(Coordinate-based change listings)

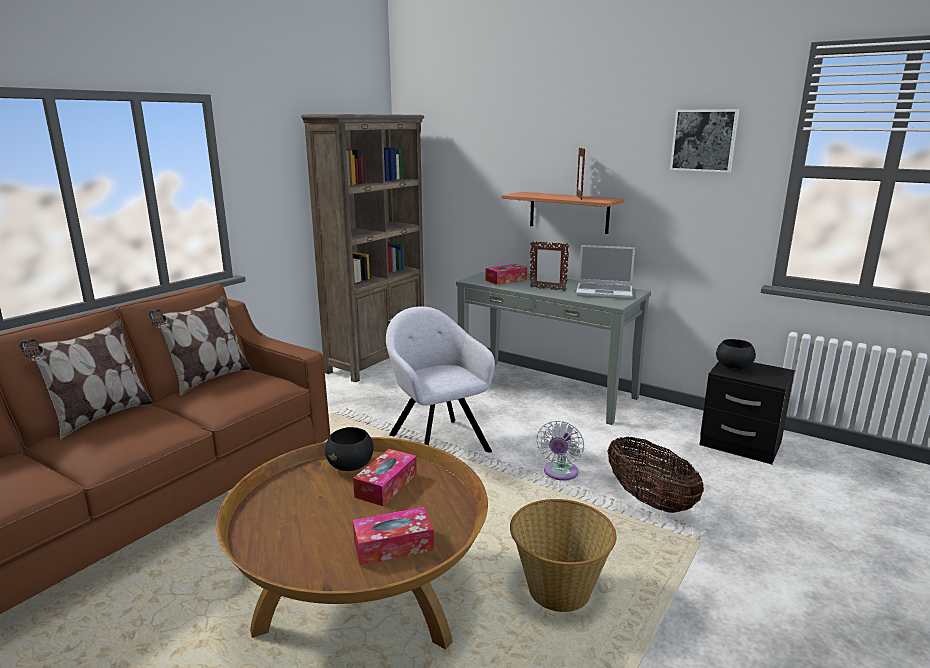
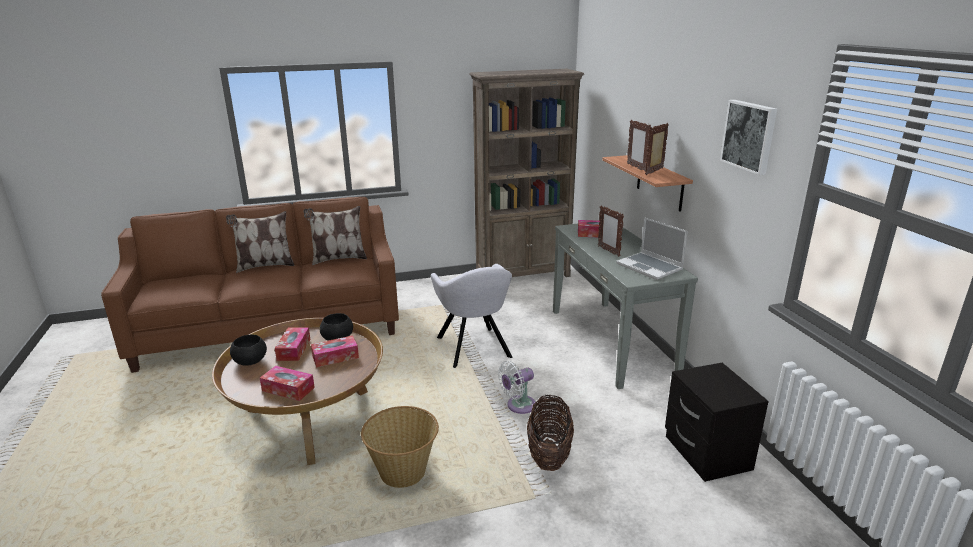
camera: 40 degrees right, 5 degrees up
grey armchair [386,306,495,453] -> grey armchair turned 150 degrees clockwise [431,264,512,368]
black bowl [716,339,756,369] -> black bowl moved to [230,335,267,366]
none -> tissue box [275,327,310,361]
none -> picture frame [627,120,651,172]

• **Work instructions**:
Leave the pictures out and print the records above exactly as they stand.

• **Output**:
camera: 40 degrees right, 5 degrees up
grey armchair [386,306,495,453] -> grey armchair turned 150 degrees clockwise [431,264,512,368]
black bowl [716,339,756,369] -> black bowl moved to [230,335,267,366]
none -> tissue box [275,327,310,361]
none -> picture frame [627,120,651,172]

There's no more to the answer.